They talk about their critics who accuse them of promoting
drugs, but they say they’re just telling jokes. They say their humor has a third-world relaxation element to
it directly stemming a certain roughness related to being poor and born brown or
black.
Talks about a falling out they had during the filming of Nice Dreams. Tommy was directing and it got to him.
Tommy Chong’s grandmother was a friend of Amelia
Earharts. She was also the first
Chinese woman to fly a plane. He's from a small town in Canada. He
lost his virginity to a prostitute in Calgary. He has an unearthly way with women.
Tommy makes an inspirational reference to a comedy improv group from the mid
to late 60s, The Committee, that I coincidentally have a matchbook of, picked up at a garage sale on the Island.
Tommy was a musician and played with a series of R&B groups, he wrote Does Your Momma Know About Me? for Robert Taylor and the Vancouvers. http://www.youtube.com/watch?v=BBxOm-dhoek
That's some funny shit.
They were rock bottom broke in 1971.
Troops in Vietnam were writing letters to them saying they loved them and that it cost two Stones tapes
to one Cheech and Chong tape by their local bartering system. Their comedy records were outselling Led Zepplin, Stevie
Wonder, and the Stones in the continental U.S. too.
Cheech really admires Richard
Pryor as the best comedian of the time.
They’ve been able to handle their
success because they didn’t believe the hype surrounding them.
They talk about playing Vegas,
rock festivals, and prisons, not too much different from one another.
Cheech calls LSD “a cosmic
colonic, clears all the shit right out.
The great purifier.”
Cocaine made them too paranoid
and fucked up their timing on stage,
It also screwed them up physically getting all sorts of nasal and upper respiratory issues. Marijuana strictly to relax.

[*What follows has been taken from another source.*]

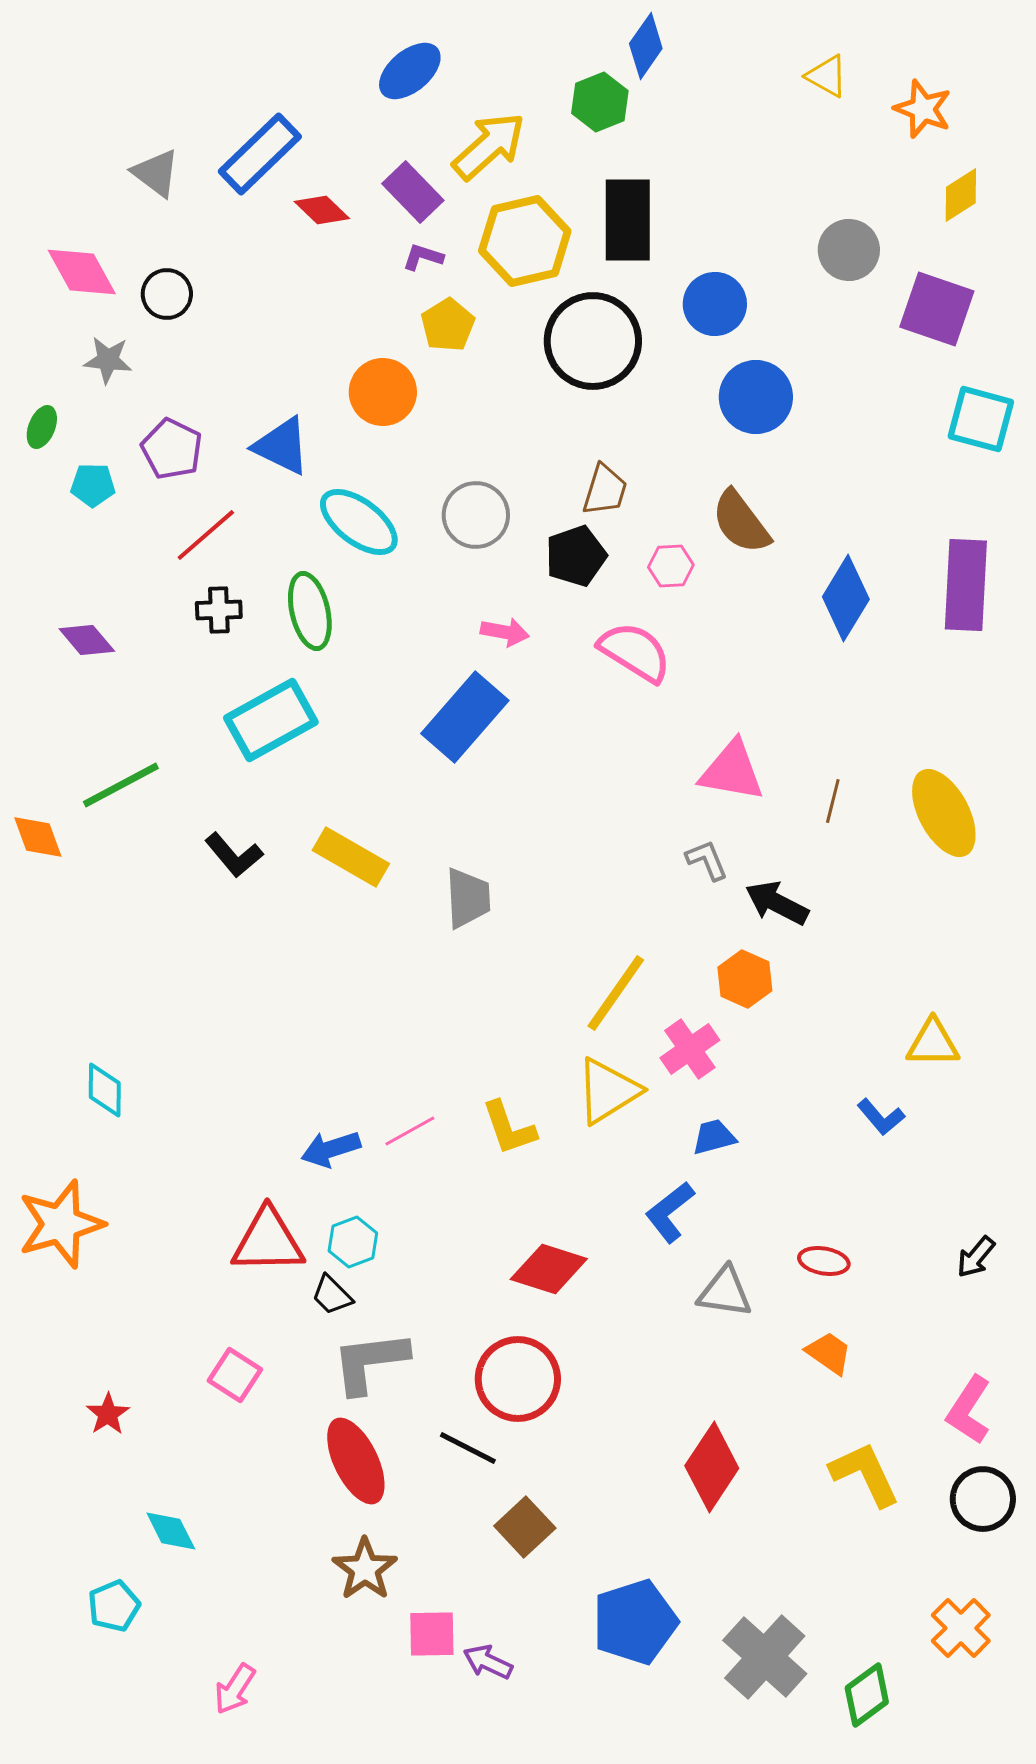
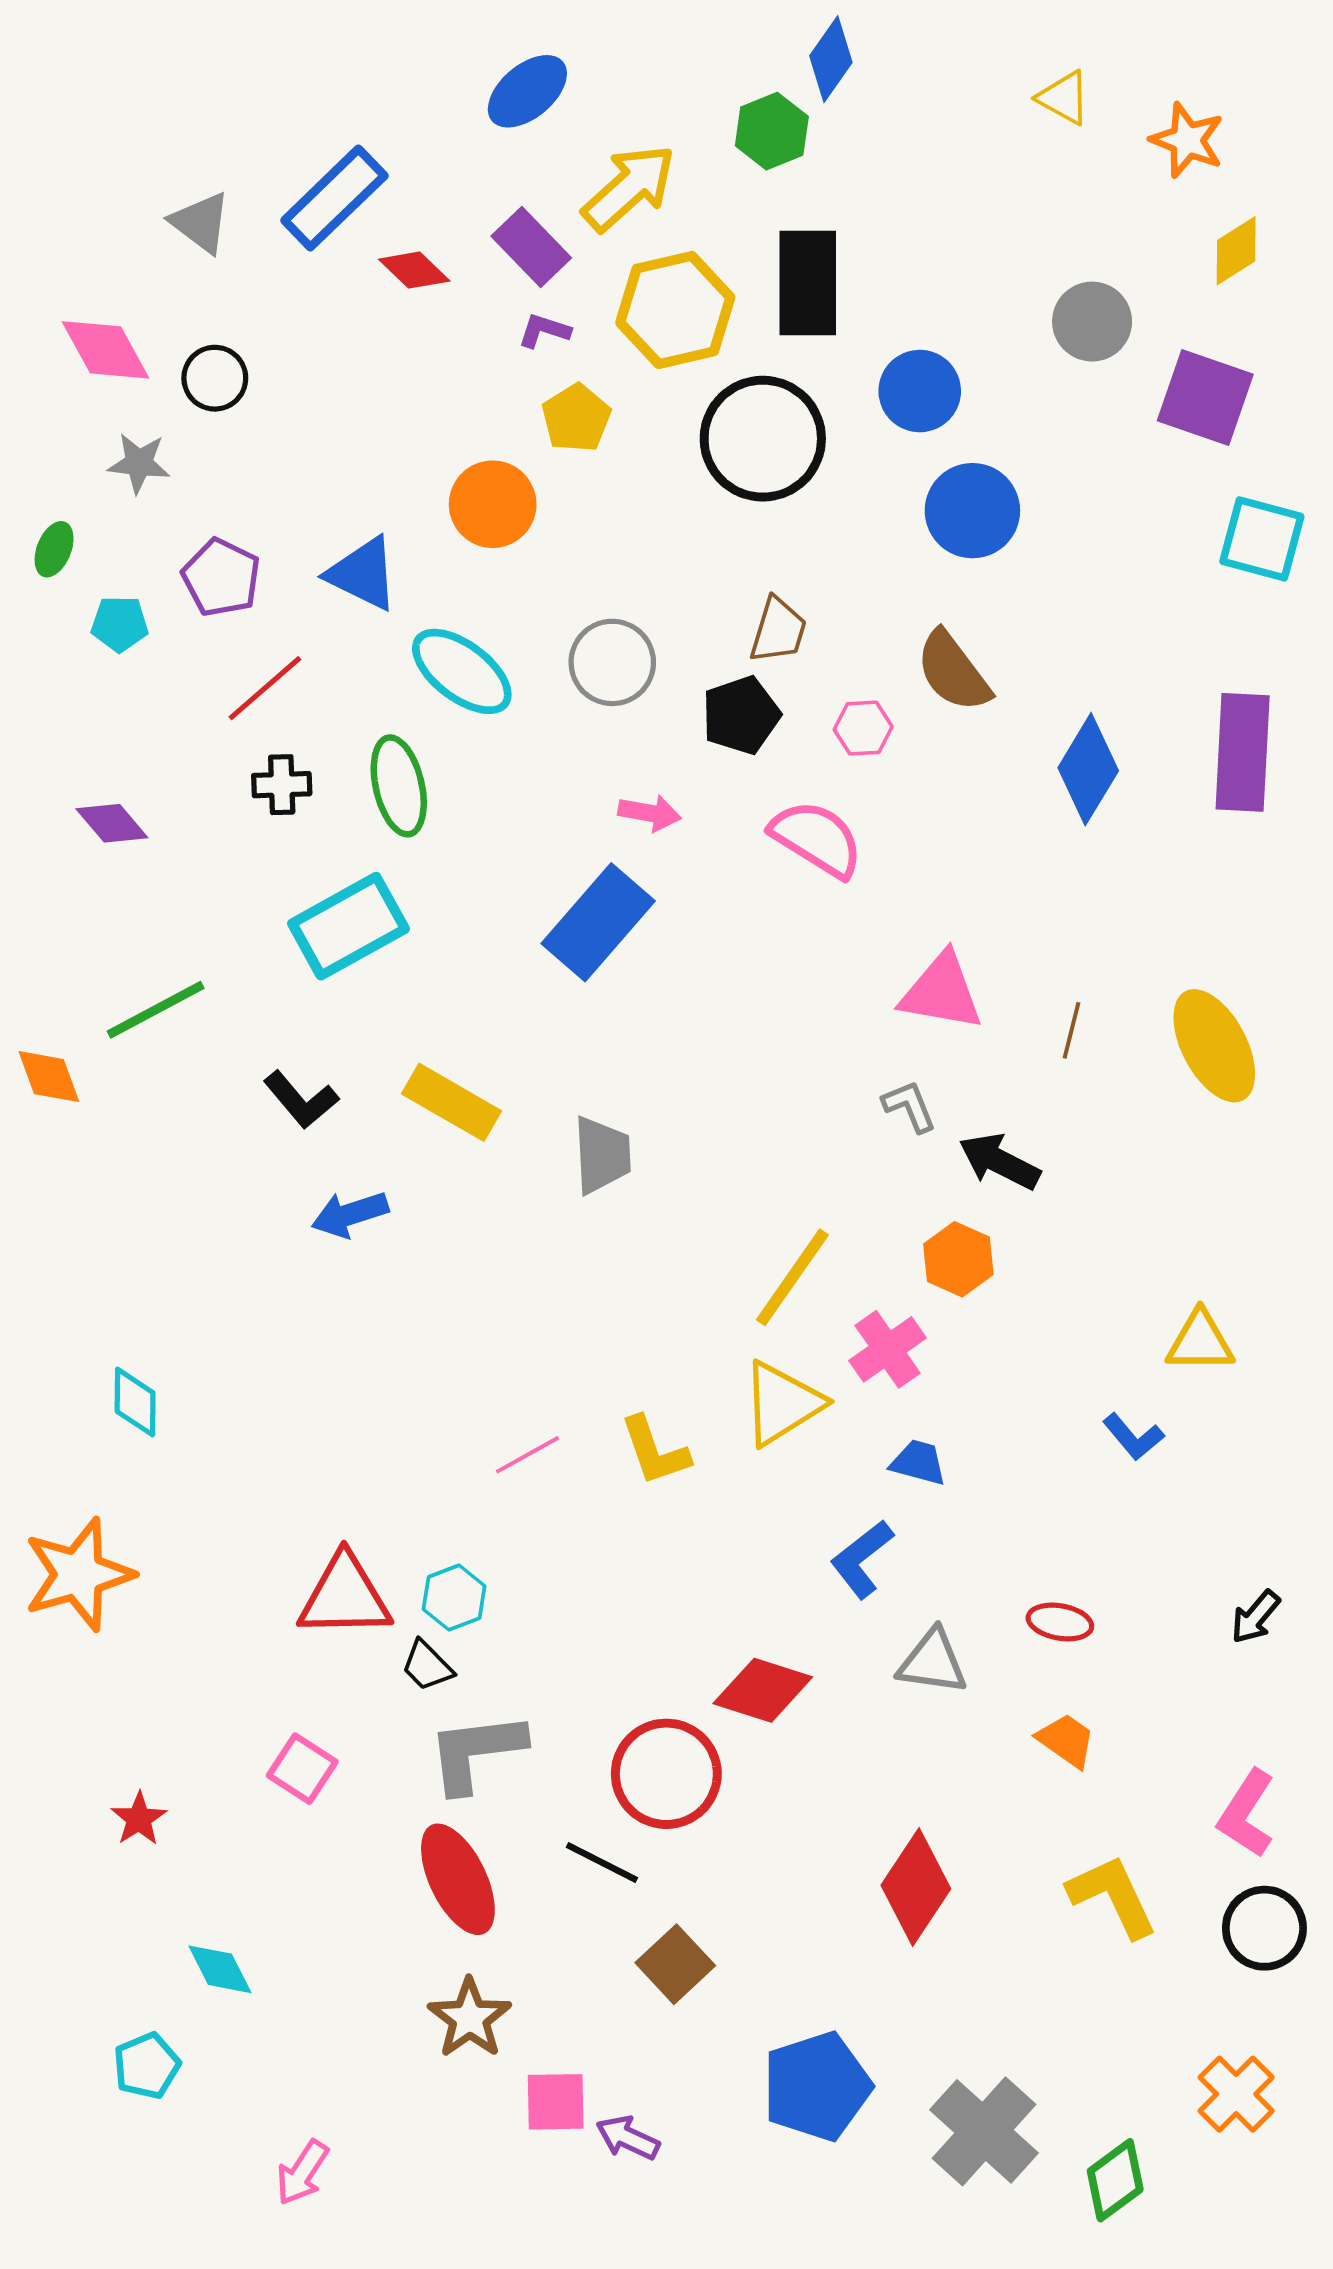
blue trapezoid: (714, 1137) -> (918, 1463), turned 30
blue arrow: (331, 1149) -> (350, 1214), moved
red diamond: (549, 1269) -> (763, 1690), moved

They have a real inside view of
how Hollywood movies were made in the early to mid 70s, the wheeling and
dealing and backstabbing, good stuff.
Tommy talks about how he and
Cheech looked forward to doing The
Playboy Interview because so much of who they are was still unspoken and
they saw the interview as being the ultimate showcase for them, a very much "we've really made it" moment.